There are some people fighting the good fight for more disciplined metaheuristics research. Metaheurstics - the Metaphor Exposed is a nice read (https://www.cs.ubc.ca/~hutter/EARG.shtml/stack/2013_Sorensen...). The author is spot on that a lot of the nature-inspired algorithms don't even make sense as metaphors and they're just obfuscating the descriptions of algorithms unnecessarily.
Looks like an interesting paper - I agree with your single-sentence summary, at least. I'll check it out.
Update: read the paper. It's spot on, great read.
What do you mean they “kinda” work? NAS is all the rage these days. SOA on Imagenet [1], SOA for mobile [2]. Still needs a ton of gpus, but search algorithms getting smarter every month.

PS I have to admit, your papers made me laugh :)

[1] https://arxiv.org/abs/1811.06965

[2] http://www.arxiv-sanity.com/1807.11626v2

Oh yeah, can't argue with results. Similar to deep learning. I've used both deep learning and metaheuristics a fair amount -- I don't care too much about mathematical rigor ;). I just mean, it's the sort of thing that usually needs experimentation, domain knowledge and maybe a bit of luck.
I want to know what 1's CIFAR transfer results are w/o cutout.
FYI, they compare their cifar results to [1], which is more effective than plain cutout.
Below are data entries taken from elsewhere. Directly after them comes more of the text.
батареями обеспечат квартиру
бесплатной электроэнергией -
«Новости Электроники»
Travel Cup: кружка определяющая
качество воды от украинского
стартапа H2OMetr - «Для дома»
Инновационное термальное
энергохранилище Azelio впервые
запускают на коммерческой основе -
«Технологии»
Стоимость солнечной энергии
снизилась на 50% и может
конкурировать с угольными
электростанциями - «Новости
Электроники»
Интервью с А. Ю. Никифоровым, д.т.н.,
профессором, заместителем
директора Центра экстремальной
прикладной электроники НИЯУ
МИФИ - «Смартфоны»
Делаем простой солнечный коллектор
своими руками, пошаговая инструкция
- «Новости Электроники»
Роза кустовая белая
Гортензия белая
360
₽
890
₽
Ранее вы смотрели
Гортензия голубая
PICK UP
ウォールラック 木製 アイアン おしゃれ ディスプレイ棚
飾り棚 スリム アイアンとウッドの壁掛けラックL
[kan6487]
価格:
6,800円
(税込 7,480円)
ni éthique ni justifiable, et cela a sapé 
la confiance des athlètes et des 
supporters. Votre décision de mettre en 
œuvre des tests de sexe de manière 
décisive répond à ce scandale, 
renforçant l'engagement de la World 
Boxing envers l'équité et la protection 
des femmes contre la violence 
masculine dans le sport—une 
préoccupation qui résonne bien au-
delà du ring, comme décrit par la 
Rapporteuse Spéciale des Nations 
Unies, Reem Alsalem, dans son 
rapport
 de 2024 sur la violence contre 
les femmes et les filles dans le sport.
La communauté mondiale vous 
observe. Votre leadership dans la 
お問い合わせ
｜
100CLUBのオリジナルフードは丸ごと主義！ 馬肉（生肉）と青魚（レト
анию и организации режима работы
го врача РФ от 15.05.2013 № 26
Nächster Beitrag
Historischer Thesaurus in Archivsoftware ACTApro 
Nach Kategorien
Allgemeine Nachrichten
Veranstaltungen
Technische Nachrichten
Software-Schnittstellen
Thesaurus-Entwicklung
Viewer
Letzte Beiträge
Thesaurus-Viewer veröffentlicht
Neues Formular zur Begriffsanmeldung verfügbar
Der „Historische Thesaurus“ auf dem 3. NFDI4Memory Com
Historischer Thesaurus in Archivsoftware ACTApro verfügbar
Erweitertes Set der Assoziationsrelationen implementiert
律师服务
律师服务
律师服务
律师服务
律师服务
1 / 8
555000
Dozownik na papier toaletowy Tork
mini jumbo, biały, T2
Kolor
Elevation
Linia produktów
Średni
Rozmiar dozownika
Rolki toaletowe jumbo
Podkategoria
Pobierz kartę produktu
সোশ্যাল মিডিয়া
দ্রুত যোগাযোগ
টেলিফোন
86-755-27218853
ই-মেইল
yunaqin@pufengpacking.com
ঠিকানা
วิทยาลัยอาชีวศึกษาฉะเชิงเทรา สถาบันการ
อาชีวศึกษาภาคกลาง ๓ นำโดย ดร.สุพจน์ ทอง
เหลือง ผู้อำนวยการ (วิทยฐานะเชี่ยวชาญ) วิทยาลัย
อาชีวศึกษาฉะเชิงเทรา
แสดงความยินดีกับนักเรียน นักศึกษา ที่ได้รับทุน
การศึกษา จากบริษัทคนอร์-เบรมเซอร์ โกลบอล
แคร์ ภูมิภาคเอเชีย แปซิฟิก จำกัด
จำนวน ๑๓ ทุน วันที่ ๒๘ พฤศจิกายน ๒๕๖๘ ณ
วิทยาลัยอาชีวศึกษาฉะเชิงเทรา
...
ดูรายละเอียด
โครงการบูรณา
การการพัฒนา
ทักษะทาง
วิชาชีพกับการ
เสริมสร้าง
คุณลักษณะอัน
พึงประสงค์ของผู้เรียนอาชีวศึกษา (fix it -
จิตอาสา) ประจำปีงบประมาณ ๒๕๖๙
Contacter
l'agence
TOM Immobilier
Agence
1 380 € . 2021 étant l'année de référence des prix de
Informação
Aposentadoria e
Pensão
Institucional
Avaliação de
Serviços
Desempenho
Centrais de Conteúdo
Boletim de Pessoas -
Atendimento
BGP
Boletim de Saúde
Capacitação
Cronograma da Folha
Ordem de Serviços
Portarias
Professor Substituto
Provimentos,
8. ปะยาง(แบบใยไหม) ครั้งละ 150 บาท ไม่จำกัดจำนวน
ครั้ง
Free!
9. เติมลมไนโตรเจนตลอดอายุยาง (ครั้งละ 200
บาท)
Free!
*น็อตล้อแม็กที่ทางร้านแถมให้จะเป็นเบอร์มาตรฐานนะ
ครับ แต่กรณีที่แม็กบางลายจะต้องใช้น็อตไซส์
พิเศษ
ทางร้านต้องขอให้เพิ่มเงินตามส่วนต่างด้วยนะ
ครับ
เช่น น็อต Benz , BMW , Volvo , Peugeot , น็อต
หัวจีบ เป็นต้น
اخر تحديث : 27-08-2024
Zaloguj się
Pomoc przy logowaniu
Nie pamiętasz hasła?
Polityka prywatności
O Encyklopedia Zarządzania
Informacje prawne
[1] https://arxiv.org/abs/1805.09501

Heh, I'm familiar with this one too. It implies that, for instance, the Shake-Shake and Shake-Drop papers employ cutout, which they don't report. It's hard to make apples to apples comparisons when they're changing lots of things at the same time.
"The normal (left) and paranormal (right) distributions."

Your papers are fantastic.

:) I forgot to say "our papers" -- credit also goes to the coauthor.